Kecuali untuk beberapa hukuman yang diumumkan secara publik, kami tidak yakin berapa banyak orang lain yang telah dieksekusi atau menerima hukuman serupa, atau berapa banyak dari mereka yang ditangkap pada bulan November telah menjadi sasaran penuntutan yang melanggar hukum dan diberi hukuman jangka panjang, jangka menengah. atau bahkan hukuman mati.

Mesin eksekusi 'peradilan' rezim Islam memiliki sejarah panjang dalam memalsukan kejahatan agar pembunuhan di luar hukum yang sah menurut hukum Islam. Dengan cara ini, hal itu dapat dibenarkan bagi anggota komunitas internasional yang naif.

Pendekatan komunitas internasional terhadap pelanggaran yang dilakukan oleh rezim Islam di Iran tidak pernah proporsional. Rezim tidak pernah takut akan kutukan hak asasi manusia, karena ini tidak mempengaruhi kepentingannya seperti halnya sanksi lainnya.

Selain impunitas yang menguntungkan rezim Islam, alih-alih hukuman yang memadai untuk pelanggaran terus-menerus terhadap hak asasi manusia, pandemi tersebut secara tidak sengaja telah membantu rezim Islam di Iran, serta rezim diktator serupa lainnya di seluruh dunia, untuk menutupi kejahatannya. dan bahkan mempercepat tindakan keras yang lebih ekstensif dan tanpa rasa takut terhadap tahanan politik dan warga sipil biasa.

Pandemi global memberi kita kesempatan untuk mengalami dan mengamati celah yang mempengaruhi kelas paling rentan di masyarakat kita selama ini.

Tahanan politik adalah salah satu dari kelas yang rentan ini. Dengan mengalami masa-masa kelam dan mengerikan ini, badan-badan internasional yang bertugas mengawasi dan menegakkan hak asasi manusia harus lebih berkomitmen secara keseluruhan dan memperkenalkan mekanisme untuk mengawasi dengan lebih hati-hati atas pelecehan di saat krisis.

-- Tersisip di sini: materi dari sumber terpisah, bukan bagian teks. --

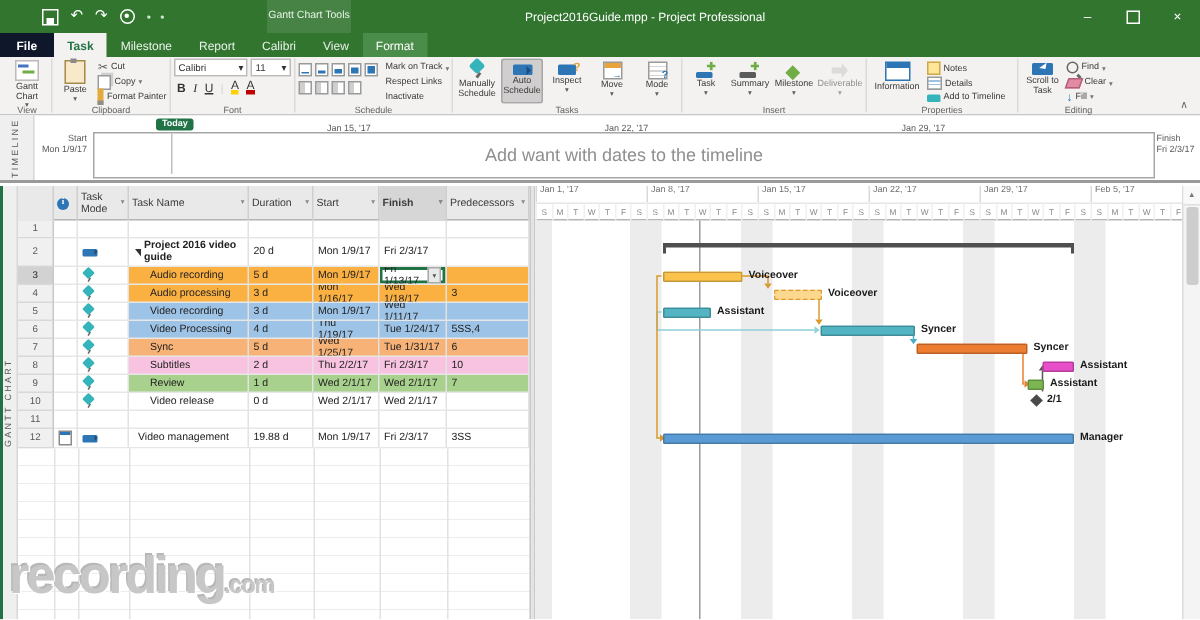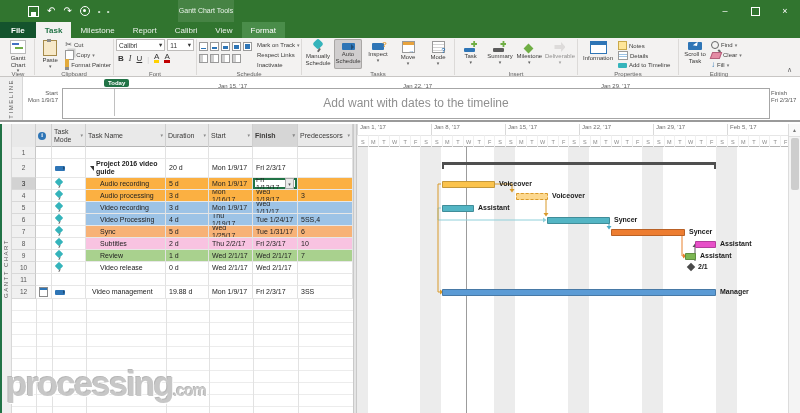--- a/index.html
+++ b/index.html
@@ -161,6 +161,7 @@
       <span class="qa-dots">• •</span>
     </div>
     <div class="tools-header">Gantt Chart Tools</div>
+    <div class="wintitle">Project2016Guide.mpp - Project Professional</div>
     <div class="winbtns">
       <div class="wb">–</div>
       <div class="wb">

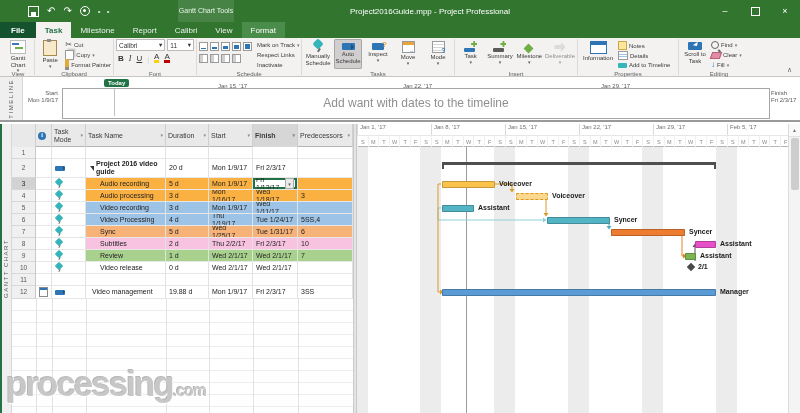--- a/index.html
+++ b/index.html
@@ -21,7 +21,7 @@
   
   .tabrow{position:absolute;left:0;top:22px;width:800px;height:16px;background:#31752F;display:flex;align-items:flex-end;}
   .tab{height:16px;display:flex;align-items:center;padding:0 9px;color:#eaf2ea;font-size:8px;}
-  .tab-file{background:#14532d;color:#fff;font-weight:bold;padding:0 11px;}
+  .tab-file{background:#0f172a;color:#fff;font-weight:bold;padding:0 11px;}
   .tab-sel{background:#f3f2f1;color:#217346;font-weight:bold;}
   .tab-ctx{background:#4a8d4a;color:#fff;}
   .tellme{display:flex;align-items:center;gap:4px;color:#e9f3e9;font-size:7.5px;padding:0 10px;height:16px;}

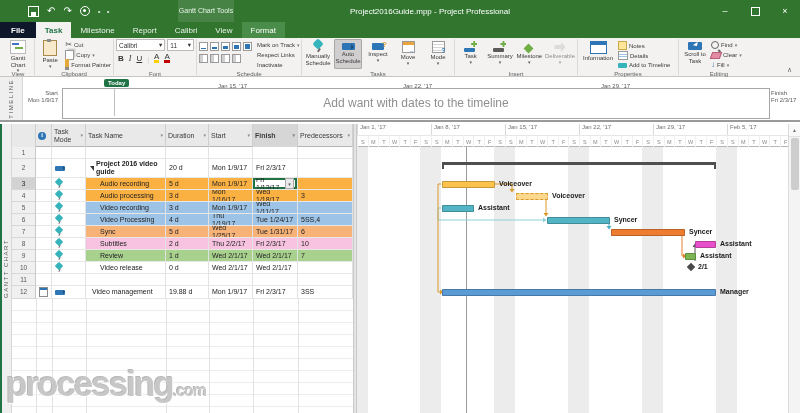--- a/index.html
+++ b/index.html
@@ -695,7 +695,7 @@
   </div>
 
   <div class="watermark">
-    <span class="wm-name">processing</span>
+    <span class="wm-name">recording</span>
       <span class="wm-tld">.com</span>
   </div>
 </div>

Badan-badan internasional harus diberi tahu tentang betapa rapuhnya sistem pelaporan pada saat-saat seperti itu, bagaimana menangani masalah untuk mencegah peluang masa depan bagi rezim brutal dan bagaimana menghentikan mereka menggunakan kekacauan global sebagai penutup atas kekejaman mereka.

Tidak ada kata terlambat untuk meminta pertanggungjawaban para pelaku, dan penting untuk tidak membiarkan krisis menjadi kesempatan untuk penyalahgunaan dan pelanggaran tanpa rasa takut.

Pelanggaran hak asasi manusia atau norma dan nilai lain dari masyarakat global kita tidak dapat digunakan sebagai jaminan kerusakan di saat krisis.

Bagikan artikel ini:

EU Reporter menerbitkan artikel dari berbagai sumber luar yang mengungkapkan berbagai sudut pandang. Posisi yang diambil dalam artikel ini belum tentu milik Reporter UE.